Zugleich zeichne ich gemeinsam mit Fritz Widhalm an einem Comic über das Älterwerden, über diesen Prozess, der sich auf die Art des In-der-Welt-Seins auswirkt. Ich war neulich in der Alten Schmiede bei einer Lesung von Ilse Helbich, die wohl eine der ältesten Autorinnen in Österreich ist, sie ist Jahrgang 1923. Ihre Texte, Prosa und Lyrik, sind u.a. Reflexionen über das In-der-Welt-Sein als sehr alter Mensch, und Fritz Widhalm und ich reflektieren das quasi in unserer Graphic Novel in Bild und Text, obwohl wir natürlich (noch) nicht so alt sind wie Ilse Helbich und es uns vermutlich auch nicht vorstellen können.

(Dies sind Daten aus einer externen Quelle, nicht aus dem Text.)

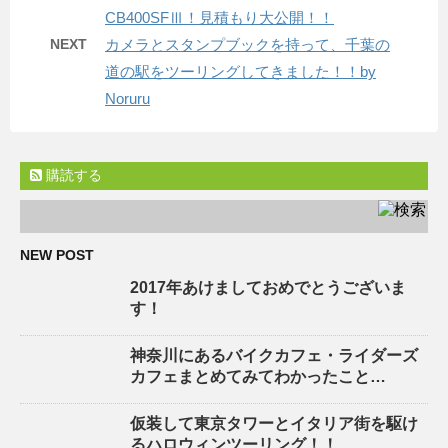
CB400SFⅢ！見積もり大公開！！
NEXT
カメラとスタンプブックを持って、千葉の
道の駅をツーリングしてきました！！by
Noruru
購読する
NEW POST
2017年あけましておめでとうございま
す！
神奈川にあるバイクカフェ・ライダーズ
カフェまとめてみてわかったこと…
仮装して東京タワーとイタリア街を駆け
るハロウィンツーリング！！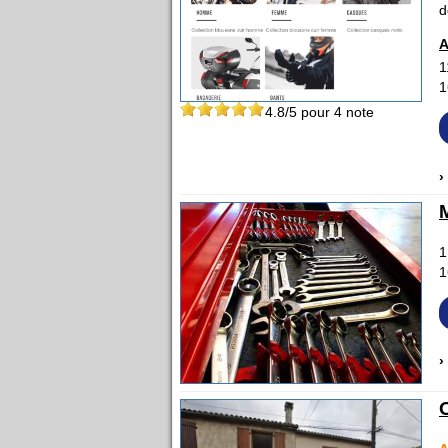
d
A
1
1
4.8
/5 pour
4
note
›
1
1
›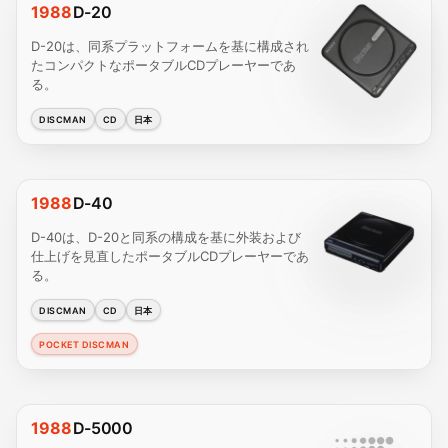
1988
D-20
D-20は、同系プラットフォームを基に構成され
たコンパクトなポータブルCDプレーヤーであ
る。
DISCMAN
CD
日本
1988
D-40
D-40は、D-20と同系の構成を基に外装および
仕上げを見直したポータブルCDプレーヤーであ
る。
DISCMAN
CD
日本
POCKET DISCMAN
1988
D-5000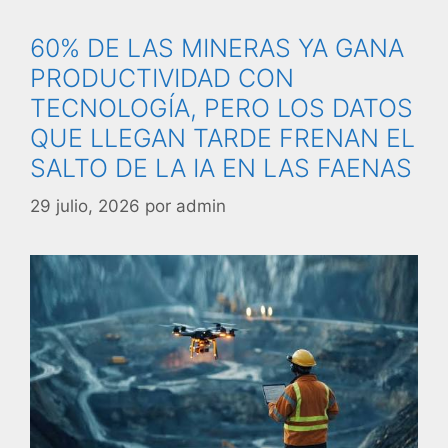
60% DE LAS MINERAS YA GANA
PRODUCTIVIDAD CON
TECNOLOGÍA, PERO LOS DATOS
QUE LLEGAN TARDE FRENAN EL
SALTO DE LA IA EN LAS FAENAS
29 julio, 2026
por
admin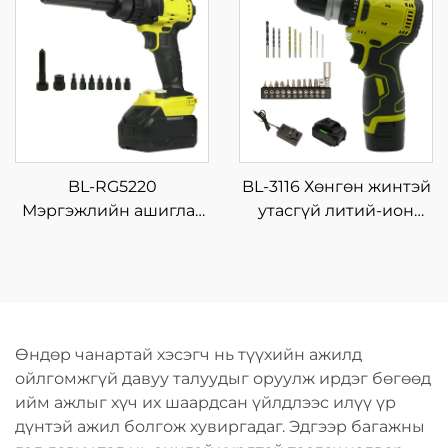
үйлдвэрийн болон
жижиг зоруулалтын
өөрсдөө хийх
түрхүүр
зориулалтын цас
шидэх ба
салхижуулагч
BL-RG5220
BL-3116 Хөнгөн жинтэй
Мэргэжлийн ашиглах
утасгүй литий-ион
зориулалттай өндөр
цацраг шурхай 16.8V, 4
моменттой цахилгаан
нэмэлт солбисортой,
риветлагч, хүчний
гэр дээрх DIY болон
хэрэгсэл
шуруунд ороох
хэрэгсэл
Өндөр чанартай хэсэгч нь түүхийн ажилд
ойлгомжгүй давуу талуудыг оруулж ирдэг бөгөөд
ийм ажлыг хүч их шаардсан үйлдлээс илүү үр
дүнтэй ажил болгож хувиргадаг. Эдгээр багажны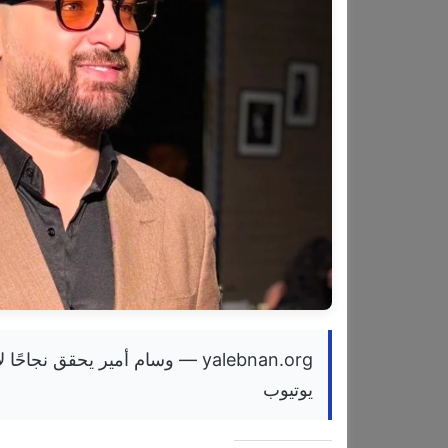
yalebnan.org — وسام أمير يحقق ن
يوتيوب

Vorwiegend, aber nicht nur Prosa wird in meinem für den Herbst 2023 im Ritter Verlag geplanten Buch mit dem Titel „Das Schlaue vom Himmel“ enthalten sein, der Untertitel lautet „Eine Versuchsunordnung“, und da gibt es verschiedene literarische Formen von Bildtext über Prosa bis zum Gedicht.
9. Gibt es eine Frage, die du dir gerne selbst stellen und beantworten möchtest?

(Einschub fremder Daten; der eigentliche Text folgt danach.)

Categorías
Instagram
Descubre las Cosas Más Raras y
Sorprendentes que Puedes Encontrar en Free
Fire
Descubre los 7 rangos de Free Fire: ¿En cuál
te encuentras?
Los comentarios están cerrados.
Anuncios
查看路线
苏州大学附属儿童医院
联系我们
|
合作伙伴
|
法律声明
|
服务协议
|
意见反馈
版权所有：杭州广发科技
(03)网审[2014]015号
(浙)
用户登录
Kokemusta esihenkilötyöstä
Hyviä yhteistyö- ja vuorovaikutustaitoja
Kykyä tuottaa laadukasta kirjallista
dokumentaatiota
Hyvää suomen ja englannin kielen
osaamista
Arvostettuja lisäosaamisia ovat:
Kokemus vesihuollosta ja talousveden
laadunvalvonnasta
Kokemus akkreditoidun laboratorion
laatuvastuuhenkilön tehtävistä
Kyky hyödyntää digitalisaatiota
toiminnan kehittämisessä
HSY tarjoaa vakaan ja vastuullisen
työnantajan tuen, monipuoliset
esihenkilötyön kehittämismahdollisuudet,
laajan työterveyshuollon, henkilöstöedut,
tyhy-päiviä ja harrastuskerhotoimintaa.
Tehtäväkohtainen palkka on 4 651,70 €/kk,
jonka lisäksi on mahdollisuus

Ja, ich frage mich, wie sich künstlerische Tätigkeit entwickeln wird. Eine wirkliche Antwort habe ich nicht, aber mein Wunsch wäre, dass sich viele Menschen daran beteiligen, weil sie ja auch eine Mitarbeit an der Welt bedeutet. Jenseits von meiner – durchaus prekären – Situation als Autorin möchte ich die Frage stellen, wie Menschen mit der Präsenz von Kunst umgehen könnten, ob und wie sie einen Zugang finden, ob sie auch für sich in Betracht ziehen, künstlerisch tätig zu sein. Ich frage mich auch, ob zum Beispiel Lesen, Zuhören oder Schauen in einem weiteren Sinne als Teil der künstlerischen Tätigkeit verstanden werden können und, wenn ja, was das für die Arbeit von Produzent:innen und Rezipient:innen heißen kann. Ich glaube, dass es auf jeden Fall zu einer Veränderung der Arbeitswelt im Allgemeinen kommen muss, denn für die Teilhabe am Kunstgeschehen braucht jeder Mensch freie Ressourcen, also, mehr Teilhabe ist ja sowieso unabdingbar, ob in Kunst, Gärtnerei oder Care-Arbeit. Und da wäre ich gerne ein Mauserl, das in hundert Jahren über den Planeten huscht und sich ansieht, ob es Menschen gibt, und wenn ja, wie sie leben, ob sie Gedichte schreiben oder welche Lieder sie singen oder ob sie lieber Purzelbäume schlagen, so, jetzt habe ich doch eine kleine Antwort gegeben, aber eigentlich weiß ich natürlich über die Zukunft nicht Bescheid.